[Dataset entries]
──────────

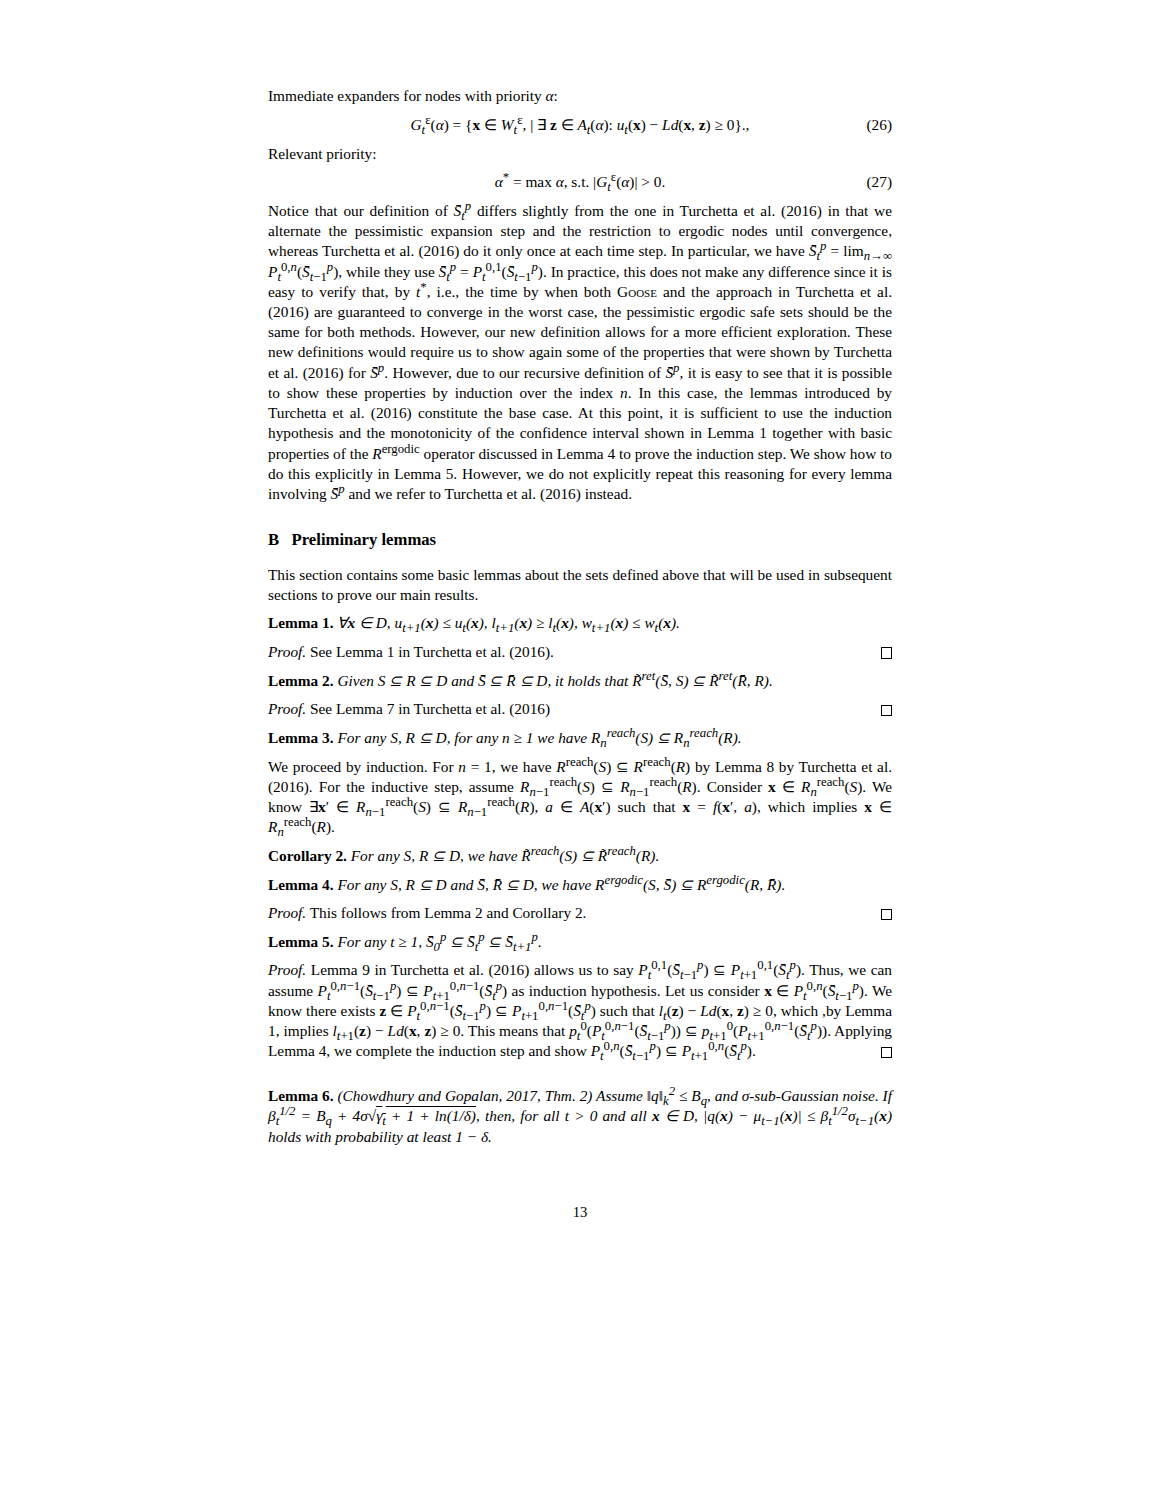Immediate expanders for nodes with priority α:
Gtε(α) = {x ∈ Wtε, | ∃ z ∈ At(α): ut(x) − Ld(x, z) ≥ 0}., (26)
Relevant priority:
α* = max α, s.t. |Gtε(α)| > 0. (27)
Notice that our definition of S̄tp differs slightly from the one in Turchetta et al. (2016) in that we alternate the pessimistic expansion step and the restriction to ergodic nodes until convergence, whereas Turchetta et al. (2016) do it only once at each time step. In particular, we have S̄tp = limn→∞ Pt0,n(S̄t−1p), while they use S̄tp = Pt0,1(S̄t−1p). In practice, this does not make any difference since it is easy to verify that, by t*, i.e., the time by when both Goose and the approach in Turchetta et al. (2016) are guaranteed to converge in the worst case, the pessimistic ergodic safe sets should be the same for both methods. However, our new definition allows for a more efficient exploration. These new definitions would require us to show again some of the properties that were shown by Turchetta et al. (2016) for S̄p. However, due to our recursive definition of S̄p, it is easy to see that it is possible to show these properties by induction over the index n. In this case, the lemmas introduced by Turchetta et al. (2016) constitute the base case. At this point, it is sufficient to use the induction hypothesis and the monotonicity of the confidence interval shown in Lemma 1 together with basic properties of the Rergodic operator discussed in Lemma 4 to prove the induction step. We show how to do this explicitly in Lemma 5. However, we do not explicitly repeat this reasoning for every lemma involving S̄p and we refer to Turchetta et al. (2016) instead.
B Preliminary lemmas
This section contains some basic lemmas about the sets defined above that will be used in subsequent sections to prove our main results.
Lemma 1. ∀x ∈ D, ut+1(x) ≤ ut(x), lt+1(x) ≥ lt(x), wt+1(x) ≤ wt(x).
Proof. See Lemma 1 in Turchetta et al. (2016).
Lemma 2. Given S ⊆ R ⊆ D and S̄ ⊆ R̄ ⊆ D, it holds that R̃ret(S̄, S) ⊆ R̃ret(R̄, R).
Proof. See Lemma 7 in Turchetta et al. (2016)
Lemma 3. For any S, R ⊆ D, for any n ≥ 1 we have Rnreach(S) ⊆ Rnreach(R).
We proceed by induction. For n = 1, we have Rreach(S) ⊆ Rreach(R) by Lemma 8 by Turchetta et al. (2016). For the inductive step, assume Rn−1reach(S) ⊆ Rn−1reach(R). Consider x ∈ Rnreach(S). We know ∃x′ ∈ Rn−1reach(S) ⊆ Rn−1reach(R), a ∈ A(x′) such that x = f(x′, a), which implies x ∈ Rnreach(R).
Corollary 2. For any S, R ⊆ D, we have R̃reach(S) ⊆ R̃reach(R).
Lemma 4. For any S, R ⊆ D and S̄, R̄ ⊆ D, we have Rergodic(S, S̄) ⊆ Rergodic(R, R̄).
Proof. This follows from Lemma 2 and Corollary 2.
Lemma 5. For any t ≥ 1, S̄0p ⊆ S̄tp ⊆ S̄t+1p.
Proof. Lemma 9 in Turchetta et al. (2016) allows us to say Pt0,1(S̄t−1p) ⊆ Pt+10,1(S̄tp). Thus, we can assume Pt0,n−1(S̄t−1p) ⊆ Pt+10,n−1(S̄tp) as induction hypothesis. Let us consider x ∈ Pt0,n(S̄t−1p). We know there exists z ∈ Pt0,n−1(S̄t−1p) ⊆ Pt+10,n−1(S̄tp) such that lt(z) − Ld(x, z) ≥ 0, which ,by Lemma 1, implies lt+1(z) − Ld(x, z) ≥ 0. This means that pt0(Pt0,n−1(S̄t−1p)) ⊆ pt+10(Pt+10,n−1(S̄tp)). Applying Lemma 4, we complete the induction step and show Pt0,n(S̄t−1p) ⊆ Pt+10,n(S̄tp).
Lemma 6. (Chowdhury and Gopalan, 2017, Thm. 2) Assume ‖q‖k2 ≤ Bq, and σ-sub-Gaussian noise. If βt1/2 = Bq + 4σ√γt + 1 + ln(1/δ), then, for all t > 0 and all x ∈ D, |q(x) − μt−1(x)| ≤ βt1/2σt−1(x) holds with probability at least 1 − δ.
13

──────────

» ABOUT THIS TASK
Reproduce every line above word for word; no images.

» YOUR RESPONSE
Immediate expanders for nodes with priority α:
Gtε(α) = {x ∈ Wtε, | ∃ z ∈ At(α): ut(x) − Ld(x, z) ≥ 0}., (26)
Relevant priority:
α* = max α, s.t. |Gtε(α)| > 0. (27)
Notice that our definition of S̄tp differs slightly from the one in Turchetta et al. (2016) in that we alternate the pessimistic expansion step and the restriction to ergodic nodes until convergence, whereas Turchetta et al. (2016) do it only once at each time step. In particular, we have S̄tp = limn→∞ Pt0,n(S̄t−1p), while they use S̄tp = Pt0,1(S̄t−1p). In practice, this does not make any difference since it is easy to verify that, by t*, i.e., the time by when both Goose and the approach in Turchetta et al. (2016) are guaranteed to converge in the worst case, the pessimistic ergodic safe sets should be the same for both methods. However, our new definition allows for a more efficient exploration. These new definitions would require us to show again some of the properties that were shown by Turchetta et al. (2016) for S̄p. However, due to our recursive definition of S̄p, it is easy to see that it is possible to show these properties by induction over the index n. In this case, the lemmas introduced by Turchetta et al. (2016) constitute the base case. At this point, it is sufficient to use the induction hypothesis and the monotonicity of the confidence interval shown in Lemma 1 together with basic properties of the Rergodic operator discussed in Lemma 4 to prove the induction step. We show how to do this explicitly in Lemma 5. However, we do not explicitly repeat this reasoning for every lemma involving S̄p and we refer to Turchetta et al. (2016) instead.
B Preliminary lemmas
This section contains some basic lemmas about the sets defined above that will be used in subsequent sections to prove our main results.
Lemma 1. ∀x ∈ D, ut+1(x) ≤ ut(x), lt+1(x) ≥ lt(x), wt+1(x) ≤ wt(x).
Proof. See Lemma 1 in Turchetta et al. (2016).
Lemma 2. Given S ⊆ R ⊆ D and S̄ ⊆ R̄ ⊆ D, it holds that R̃ret(S̄, S) ⊆ R̃ret(R̄, R).
Proof. See Lemma 7 in Turchetta et al. (2016)
Lemma 3. For any S, R ⊆ D, for any n ≥ 1 we have Rnreach(S) ⊆ Rnreach(R).
We proceed by induction. For n = 1, we have Rreach(S) ⊆ Rreach(R) by Lemma 8 by Turchetta et al. (2016). For the inductive step, assume Rn−1reach(S) ⊆ Rn−1reach(R). Consider x ∈ Rnreach(S). We know ∃x′ ∈ Rn−1reach(S) ⊆ Rn−1reach(R), a ∈ A(x′) such that x = f(x′, a), which implies x ∈ Rnreach(R).
Corollary 2. For any S, R ⊆ D, we have R̃reach(S) ⊆ R̃reach(R).
Lemma 4. For any S, R ⊆ D and S̄, R̄ ⊆ D, we have Rergodic(S, S̄) ⊆ Rergodic(R, R̄).
Proof. This follows from Lemma 2 and Corollary 2.
Lemma 5. For any t ≥ 1, S̄0p ⊆ S̄tp ⊆ S̄t+1p.
Proof. Lemma 9 in Turchetta et al. (2016) allows us to say Pt0,1(S̄t−1p) ⊆ Pt+10,1(S̄tp). Thus, we can assume Pt0,n−1(S̄t−1p) ⊆ Pt+10,n−1(S̄tp) as induction hypothesis. Let us consider x ∈ Pt0,n(S̄t−1p). We know there exists z ∈ Pt0,n−1(S̄t−1p) ⊆ Pt+10,n−1(S̄tp) such that lt(z) − Ld(x, z) ≥ 0, which ,by Lemma 1, implies lt+1(z) − Ld(x, z) ≥ 0. This means that pt0(Pt0,n−1(S̄t−1p)) ⊆ pt+10(Pt+10,n−1(S̄tp)). Applying Lemma 4, we complete the induction step and show Pt0,n(S̄t−1p) ⊆ Pt+10,n(S̄tp).
Lemma 6. (Chowdhury and Gopalan, 2017, Thm. 2) Assume ‖q‖k2 ≤ Bq, and σ-sub-Gaussian noise. If βt1/2 = Bq + 4σ√γt + 1 + ln(1/δ), then, for all t > 0 and all x ∈ D, |q(x) − μt−1(x)| ≤ βt1/2σt−1(x) holds with probability at least 1 − δ.
13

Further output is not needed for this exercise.